Aim of the exercise
Once the line holding "hfov_deg: 6.9" is written out, stop; begin at the first line of the material below and retype exactly, dropping pictures.

Given records
----------------------------------------
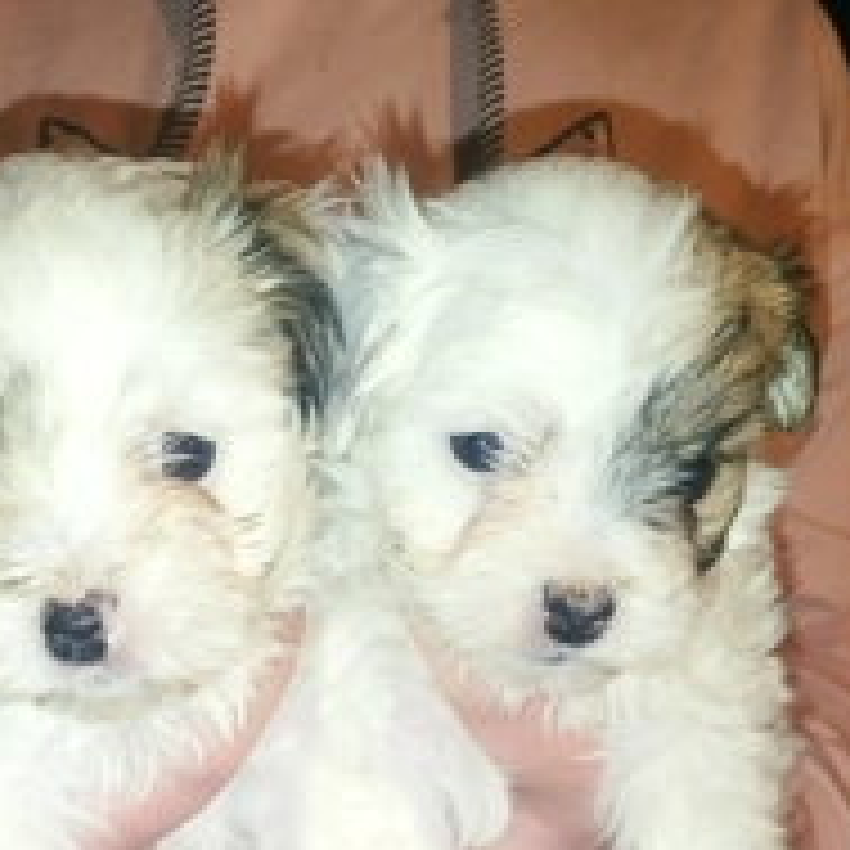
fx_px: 1250
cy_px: 828
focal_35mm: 45
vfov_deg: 34.5
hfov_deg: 37.5
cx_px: 369
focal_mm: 5.89
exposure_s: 1/50
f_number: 1.89
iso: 320
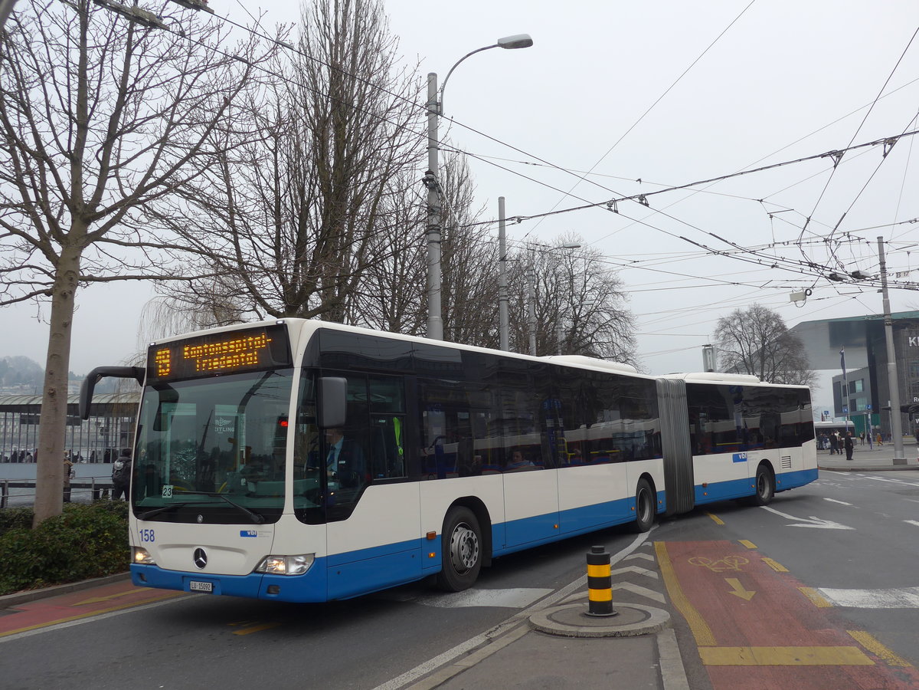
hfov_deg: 61.7
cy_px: 345
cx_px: 460
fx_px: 770
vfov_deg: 48.2
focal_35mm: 29
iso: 80
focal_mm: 6
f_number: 2.8
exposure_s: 1/200
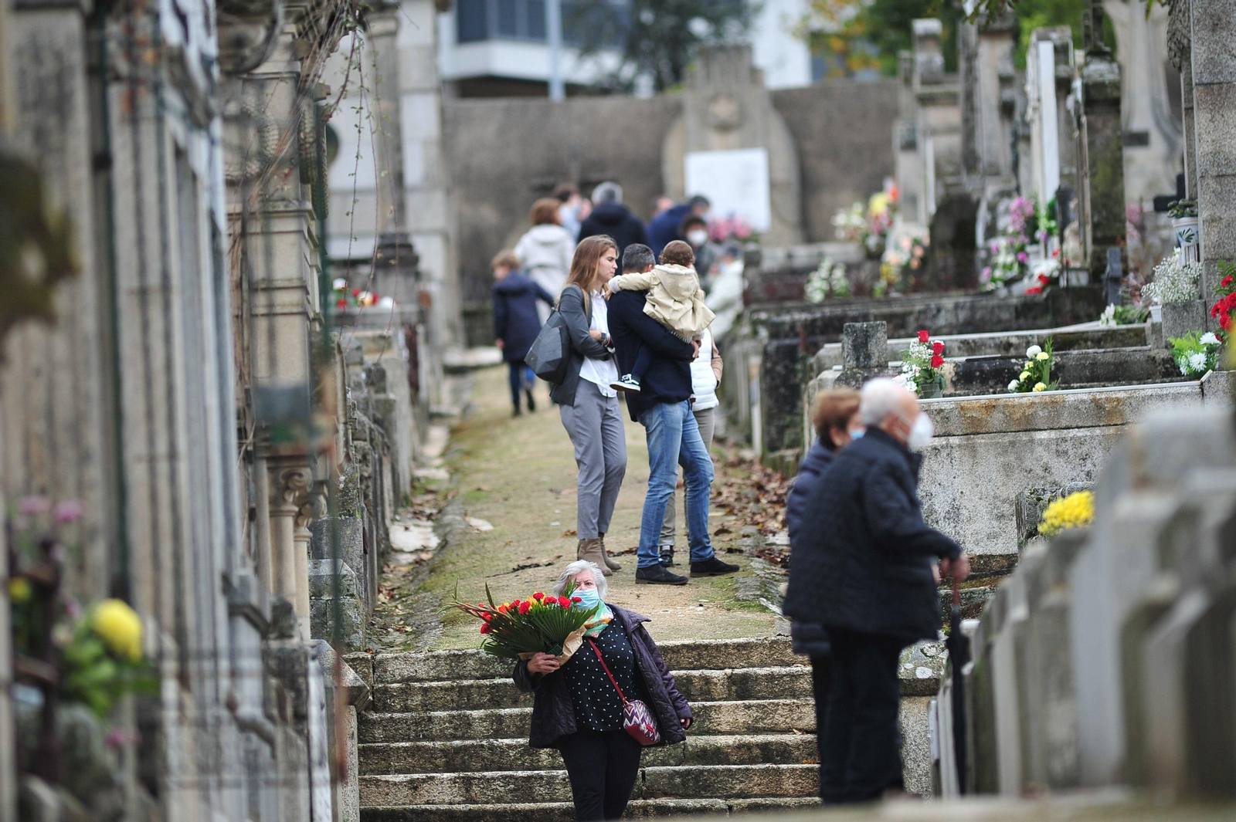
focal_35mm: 300
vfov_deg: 4.6
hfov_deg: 6.9
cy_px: 411
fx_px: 10294
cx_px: 618
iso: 500
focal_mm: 300
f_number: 2.8
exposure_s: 1/1250
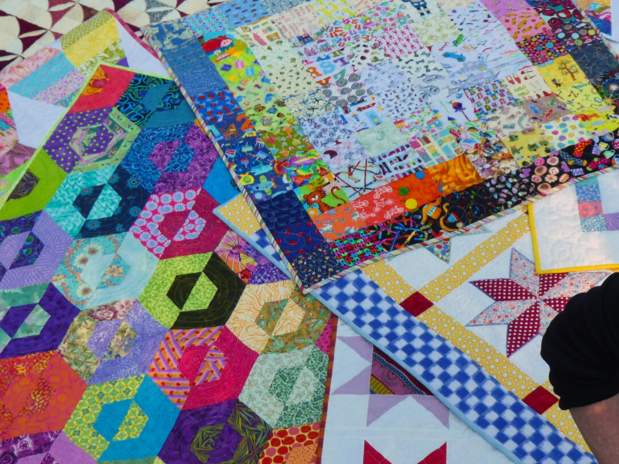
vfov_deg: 15.6
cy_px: 216
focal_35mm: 95
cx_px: 523
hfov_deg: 20.4
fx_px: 1698
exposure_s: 1/80
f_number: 4.1
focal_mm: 9
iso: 80
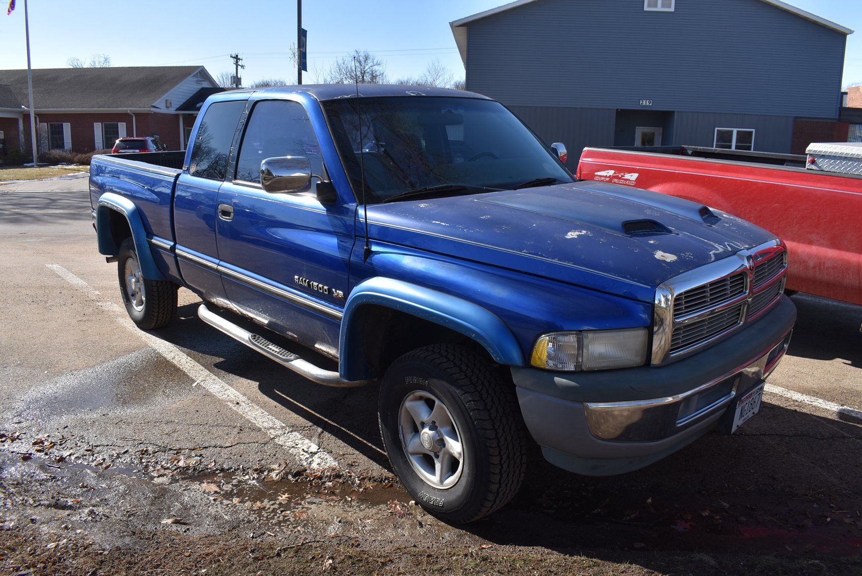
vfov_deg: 48.0
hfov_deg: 67.3
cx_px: 431
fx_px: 647
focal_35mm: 27
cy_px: 288
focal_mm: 18
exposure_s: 1/200
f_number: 9
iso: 100
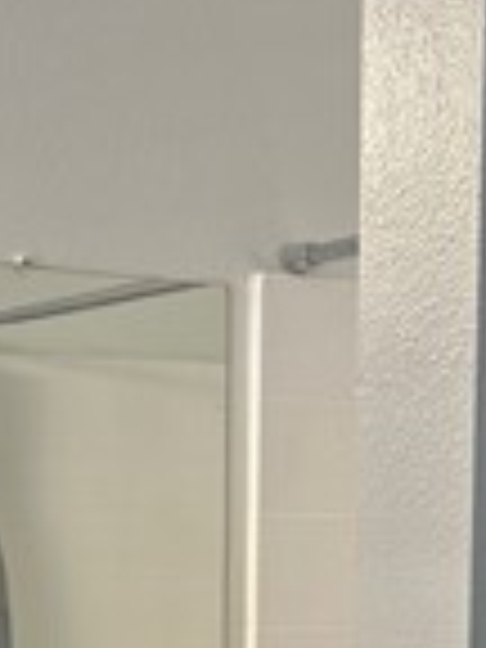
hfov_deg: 13.8
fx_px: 2003
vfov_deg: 17.7
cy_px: 724
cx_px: 360
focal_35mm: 107
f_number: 1.78
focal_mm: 6.86
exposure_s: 1/120
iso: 125
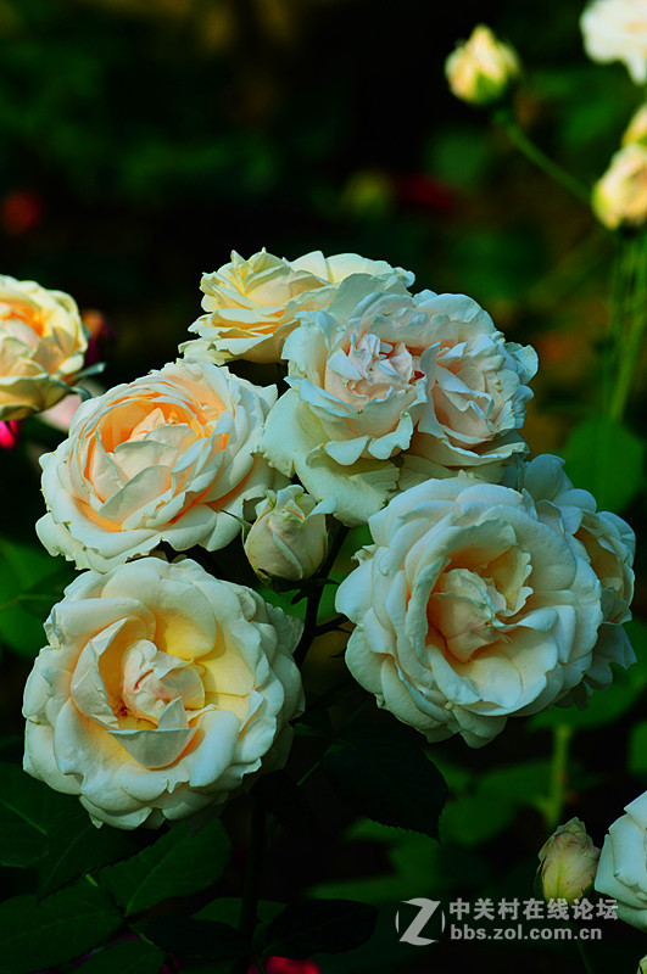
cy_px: 487
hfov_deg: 4.6
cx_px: 324
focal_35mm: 300
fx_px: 8111
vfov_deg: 6.9
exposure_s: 1/500
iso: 320
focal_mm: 200
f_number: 11
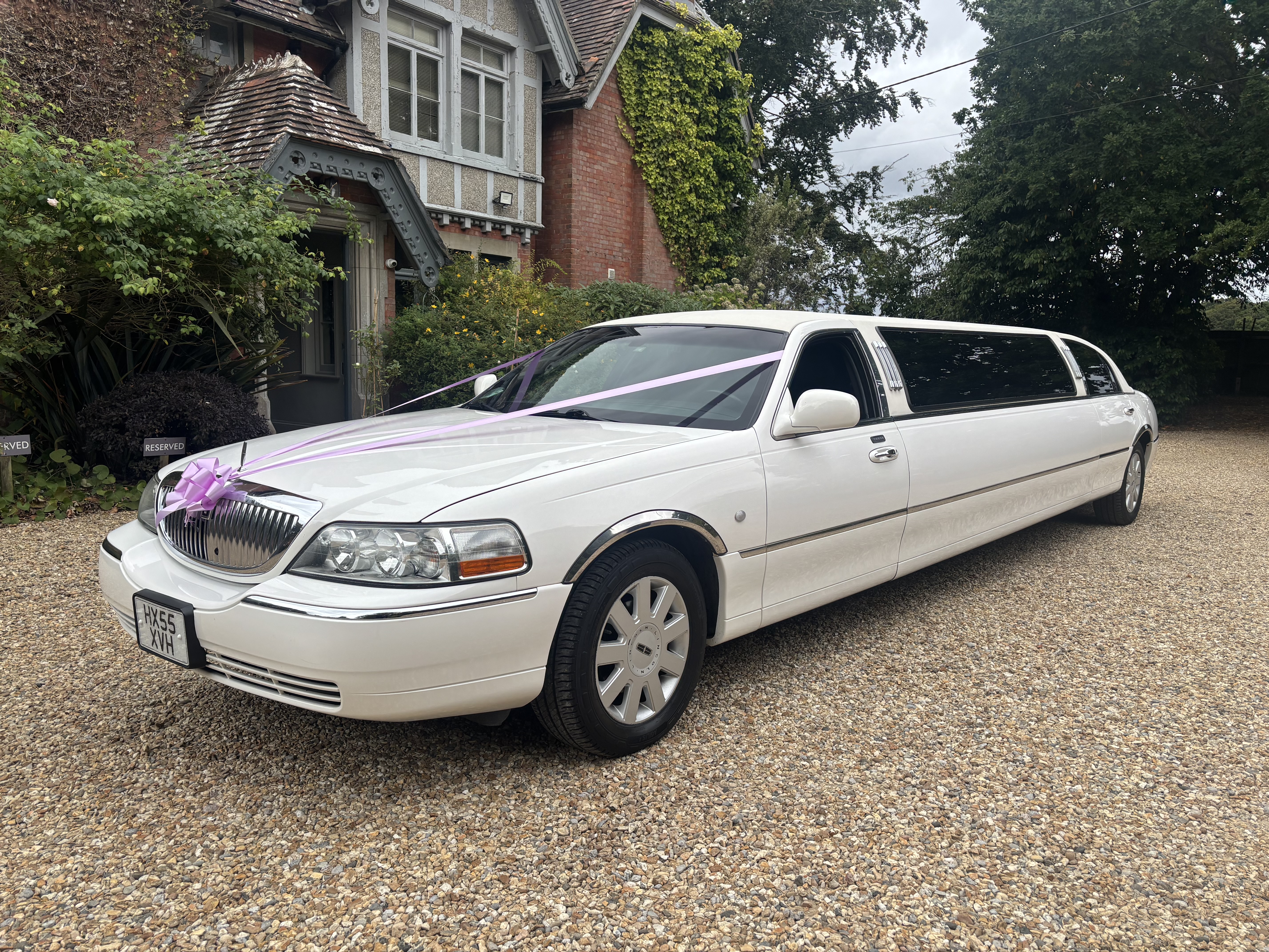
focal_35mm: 26
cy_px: 476
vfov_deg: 53.1
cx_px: 634
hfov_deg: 67.3
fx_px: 953
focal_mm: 5.96
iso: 50
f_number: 1.6
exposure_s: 1/2398
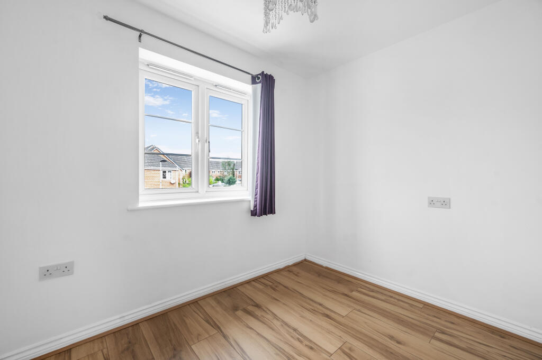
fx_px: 226
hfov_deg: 100.4
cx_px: 271
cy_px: 180
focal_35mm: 15
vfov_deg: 77.2
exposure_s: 1/50
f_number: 6.3
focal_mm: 15
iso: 250
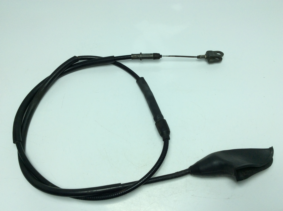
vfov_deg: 44.1
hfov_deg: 56.9
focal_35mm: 32
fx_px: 261
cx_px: 142
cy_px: 106
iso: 32
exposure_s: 1/590
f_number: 2.4
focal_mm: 3.3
----------------------------------------
Exercise response
fx_px: 1250
cy_px: 828
focal_35mm: 45
vfov_deg: 34.5
hfov_deg: 37.5
cx_px: 369
focal_mm: 5.89
exposure_s: 1/50
f_number: 1.89
iso: 320
hfov_deg: 61.7
cy_px: 345
cx_px: 460
fx_px: 770
vfov_deg: 48.2
focal_35mm: 29
iso: 80
focal_mm: 6
f_number: 2.8
exposure_s: 1/200
focal_35mm: 300
vfov_deg: 4.6
hfov_deg: 6.9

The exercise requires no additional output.